Resources
Content Workshops: Where Bias Can Appear in the AI Lifecycle
Under the EU AI Act and good practice, bias and unfairness can arise at multiple stages. This page maps where to look and what to document for Human Oversight and impact assessments.
Why this matters
When AI systems recommend or represent your business, bias can affect who gets recommended, how you are described, or how you are compared to others. Documenting where bias could occur supports your impact assessment and Human Oversight evidence (EU AI Act). Use “Flag this result” in the dashboard to report suspected bias or incorrect outputs.

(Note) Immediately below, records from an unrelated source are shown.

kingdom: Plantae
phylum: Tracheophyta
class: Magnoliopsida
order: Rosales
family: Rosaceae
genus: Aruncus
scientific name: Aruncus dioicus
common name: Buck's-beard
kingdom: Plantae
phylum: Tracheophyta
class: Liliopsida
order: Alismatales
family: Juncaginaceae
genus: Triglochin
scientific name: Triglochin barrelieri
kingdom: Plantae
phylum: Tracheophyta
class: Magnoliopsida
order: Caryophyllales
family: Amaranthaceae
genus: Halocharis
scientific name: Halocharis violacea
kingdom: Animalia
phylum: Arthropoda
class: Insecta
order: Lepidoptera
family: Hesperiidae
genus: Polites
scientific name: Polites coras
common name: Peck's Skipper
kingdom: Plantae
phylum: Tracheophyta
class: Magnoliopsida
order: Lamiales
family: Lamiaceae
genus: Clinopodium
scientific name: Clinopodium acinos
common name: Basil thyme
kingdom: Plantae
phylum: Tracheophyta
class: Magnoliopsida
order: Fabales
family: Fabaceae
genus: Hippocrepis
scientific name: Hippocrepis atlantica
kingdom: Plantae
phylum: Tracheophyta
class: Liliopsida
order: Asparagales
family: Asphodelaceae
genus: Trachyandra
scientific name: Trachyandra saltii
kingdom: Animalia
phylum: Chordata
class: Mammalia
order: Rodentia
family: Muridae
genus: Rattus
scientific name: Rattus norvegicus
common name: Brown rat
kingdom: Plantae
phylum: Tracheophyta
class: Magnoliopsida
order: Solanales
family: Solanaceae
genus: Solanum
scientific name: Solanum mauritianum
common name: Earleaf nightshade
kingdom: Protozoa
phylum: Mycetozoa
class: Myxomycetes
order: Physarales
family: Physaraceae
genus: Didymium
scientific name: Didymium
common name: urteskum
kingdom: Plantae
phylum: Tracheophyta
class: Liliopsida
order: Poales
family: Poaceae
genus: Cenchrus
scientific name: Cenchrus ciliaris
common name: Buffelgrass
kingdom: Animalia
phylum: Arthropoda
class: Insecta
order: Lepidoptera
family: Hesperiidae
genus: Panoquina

Stages of the AI lifecycle
Bias can enter at several points. Below we outline the main stages and what to check.
1. Data & sourcing
Which sources does the AI use to describe your business? If training or retrieval data over-represents certain regions, sectors, or firm sizes, recommendations can skew. Check: directory coverage, review sources, and whether your sector is fairly represented in the data the model was trained or grounded on.
2. Model & logic
Model design and prompts can favor certain patterns (e.g. length of description, keywords, or format). If the system ranks or filters results, those rules can introduce disproportionate favor or disfavor. Document how your business is represented and whether the logic is transparent and auditable.
3. Deployment & context
Where and how is the AI used? The same model can behave differently by region, language, or product (e.g. ChatGPT vs API). Deployment choices (filters, guardrails, localisation) can amplify or reduce bias. Note which environments you monitor and whether any user group is disproportionately affected.
4. Monitoring & feedback
Continuous monitoring and feedback close the loop. Flagging incorrect or biased outputs (e.g. via “Flag this result”) creates an audit trail and helps prioritise remediation. Track which queries or segments trigger the most issues and review periodically for fairness.
Practical steps
- Use the Draft Policy / Impact Assessment generator in the dashboard to produce a first draft of your impact documentation.
- Report suspected bias or incorrect results via “Flag this result” on compliance violations — choose “Bias or fairness” when relevant.
- Review the Flagged results list periodically and document mitigations in your conformity or impact materials.
- Link this Content Workshops page in your internal documentation and from your governance framework.